Work instructions -
Change "guidance note" to "briefing note" throughout the data below, and give back every line with nothing else altered.

Content starts

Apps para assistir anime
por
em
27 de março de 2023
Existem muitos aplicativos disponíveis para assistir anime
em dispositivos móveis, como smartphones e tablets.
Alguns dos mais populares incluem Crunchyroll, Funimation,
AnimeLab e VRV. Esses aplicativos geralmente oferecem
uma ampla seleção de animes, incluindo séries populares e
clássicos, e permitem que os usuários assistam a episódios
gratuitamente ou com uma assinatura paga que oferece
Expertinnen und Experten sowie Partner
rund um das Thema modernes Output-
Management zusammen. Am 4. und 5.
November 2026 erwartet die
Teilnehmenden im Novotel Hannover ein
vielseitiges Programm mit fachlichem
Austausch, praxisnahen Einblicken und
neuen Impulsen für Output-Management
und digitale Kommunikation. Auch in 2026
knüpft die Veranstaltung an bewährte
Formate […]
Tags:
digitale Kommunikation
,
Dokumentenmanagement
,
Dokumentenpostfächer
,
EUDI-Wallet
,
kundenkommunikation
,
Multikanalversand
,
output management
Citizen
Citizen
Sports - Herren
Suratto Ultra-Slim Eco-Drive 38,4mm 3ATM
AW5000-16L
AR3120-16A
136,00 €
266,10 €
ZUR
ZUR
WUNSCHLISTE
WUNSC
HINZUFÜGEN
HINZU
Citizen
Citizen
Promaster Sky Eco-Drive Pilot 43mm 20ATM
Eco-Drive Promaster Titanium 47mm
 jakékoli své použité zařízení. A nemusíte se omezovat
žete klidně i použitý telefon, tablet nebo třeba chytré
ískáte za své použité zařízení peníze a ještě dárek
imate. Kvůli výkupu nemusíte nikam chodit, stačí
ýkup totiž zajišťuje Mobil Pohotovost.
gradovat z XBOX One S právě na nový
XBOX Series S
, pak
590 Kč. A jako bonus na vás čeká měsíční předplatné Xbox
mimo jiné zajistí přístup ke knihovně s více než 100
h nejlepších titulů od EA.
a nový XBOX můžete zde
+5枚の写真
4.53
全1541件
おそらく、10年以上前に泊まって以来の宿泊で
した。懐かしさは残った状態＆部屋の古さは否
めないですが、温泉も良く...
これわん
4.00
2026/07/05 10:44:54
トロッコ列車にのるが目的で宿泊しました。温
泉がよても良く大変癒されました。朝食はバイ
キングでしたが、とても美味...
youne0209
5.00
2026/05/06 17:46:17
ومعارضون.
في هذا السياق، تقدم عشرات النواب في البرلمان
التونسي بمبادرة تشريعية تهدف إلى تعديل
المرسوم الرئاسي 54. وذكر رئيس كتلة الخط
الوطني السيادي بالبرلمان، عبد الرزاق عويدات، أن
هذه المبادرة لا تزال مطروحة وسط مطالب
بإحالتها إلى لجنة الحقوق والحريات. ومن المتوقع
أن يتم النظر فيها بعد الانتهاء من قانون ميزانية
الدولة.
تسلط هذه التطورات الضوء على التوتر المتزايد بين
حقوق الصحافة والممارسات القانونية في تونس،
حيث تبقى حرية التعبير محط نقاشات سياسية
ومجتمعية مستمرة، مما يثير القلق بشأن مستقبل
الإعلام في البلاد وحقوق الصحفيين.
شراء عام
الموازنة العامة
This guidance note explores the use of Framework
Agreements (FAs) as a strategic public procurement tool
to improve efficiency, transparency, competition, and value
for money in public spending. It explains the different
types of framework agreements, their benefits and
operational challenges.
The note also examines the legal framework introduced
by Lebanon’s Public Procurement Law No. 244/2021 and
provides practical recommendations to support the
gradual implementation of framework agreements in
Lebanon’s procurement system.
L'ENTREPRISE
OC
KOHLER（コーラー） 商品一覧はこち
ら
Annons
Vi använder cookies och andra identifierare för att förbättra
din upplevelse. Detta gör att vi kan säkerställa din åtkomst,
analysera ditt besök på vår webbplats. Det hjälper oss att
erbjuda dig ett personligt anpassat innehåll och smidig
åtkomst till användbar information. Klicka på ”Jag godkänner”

Content ends

Finished exercise -
Apps para assistir anime
por
em
27 de março de 2023
Existem muitos aplicativos disponíveis para assistir anime
em dispositivos móveis, como smartphones e tablets.
Alguns dos mais populares incluem Crunchyroll, Funimation,
AnimeLab e VRV. Esses aplicativos geralmente oferecem
uma ampla seleção de animes, incluindo séries populares e
clássicos, e permitem que os usuários assistam a episódios
gratuitamente ou com uma assinatura paga que oferece
Expertinnen und Experten sowie Partner
rund um das Thema modernes Output-
Management zusammen. Am 4. und 5.
November 2026 erwartet die
Teilnehmenden im Novotel Hannover ein
vielseitiges Programm mit fachlichem
Austausch, praxisnahen Einblicken und
neuen Impulsen für Output-Management
und digitale Kommunikation. Auch in 2026
knüpft die Veranstaltung an bewährte
Formate […]
Tags:
digitale Kommunikation
,
Dokumentenmanagement
,
Dokumentenpostfächer
,
EUDI-Wallet
,
kundenkommunikation
,
Multikanalversand
,
output management
Citizen
Citizen
Sports - Herren
Suratto Ultra-Slim Eco-Drive 38,4mm 3ATM
AW5000-16L
AR3120-16A
136,00 €
266,10 €
ZUR
ZUR
WUNSCHLISTE
WUNSC
HINZUFÜGEN
HINZU
Citizen
Citizen
Promaster Sky Eco-Drive Pilot 43mm 20ATM
Eco-Drive Promaster Titanium 47mm
 jakékoli své použité zařízení. A nemusíte se omezovat
žete klidně i použitý telefon, tablet nebo třeba chytré
ískáte za své použité zařízení peníze a ještě dárek
imate. Kvůli výkupu nemusíte nikam chodit, stačí
ýkup totiž zajišťuje Mobil Pohotovost.
gradovat z XBOX One S právě na nový
XBOX Series S
, pak
590 Kč. A jako bonus na vás čeká měsíční předplatné Xbox
mimo jiné zajistí přístup ke knihovně s více než 100
h nejlepších titulů od EA.
a nový XBOX můžete zde
+5枚の写真
4.53
全1541件
おそらく、10年以上前に泊まって以来の宿泊で
した。懐かしさは残った状態＆部屋の古さは否
めないですが、温泉も良く...
これわん
4.00
2026/07/05 10:44:54
トロッコ列車にのるが目的で宿泊しました。温
泉がよても良く大変癒されました。朝食はバイ
キングでしたが、とても美味...
youne0209
5.00
2026/05/06 17:46:17
ومعارضون.
في هذا السياق، تقدم عشرات النواب في البرلمان
التونسي بمبادرة تشريعية تهدف إلى تعديل
المرسوم الرئاسي 54. وذكر رئيس كتلة الخط
الوطني السيادي بالبرلمان، عبد الرزاق عويدات، أن
هذه المبادرة لا تزال مطروحة وسط مطالب
بإحالتها إلى لجنة الحقوق والحريات. ومن المتوقع
أن يتم النظر فيها بعد الانتهاء من قانون ميزانية
الدولة.
تسلط هذه التطورات الضوء على التوتر المتزايد بين
حقوق الصحافة والممارسات القانونية في تونس،
حيث تبقى حرية التعبير محط نقاشات سياسية
ومجتمعية مستمرة، مما يثير القلق بشأن مستقبل
الإعلام في البلاد وحقوق الصحفيين.
شراء عام
الموازنة العامة
This briefing note explores the use of Framework
Agreements (FAs) as a strategic public procurement tool
to improve efficiency, transparency, competition, and value
for money in public spending. It explains the different
types of framework agreements, their benefits and
operational challenges.
The note also examines the legal framework introduced
by Lebanon’s Public Procurement Law No. 244/2021 and
provides practical recommendations to support the
gradual implementation of framework agreements in
Lebanon’s procurement system.
L'ENTREPRISE
OC
KOHLER（コーラー） 商品一覧はこち
ら
Annons
Vi använder cookies och andra identifierare för att förbättra
din upplevelse. Detta gör att vi kan säkerställa din åtkomst,
analysera ditt besök på vår webbplats. Det hjälper oss att
erbjuda dig ett personligt anpassat innehåll och smidig
åtkomst till användbar information. Klicka på ”Jag godkänner”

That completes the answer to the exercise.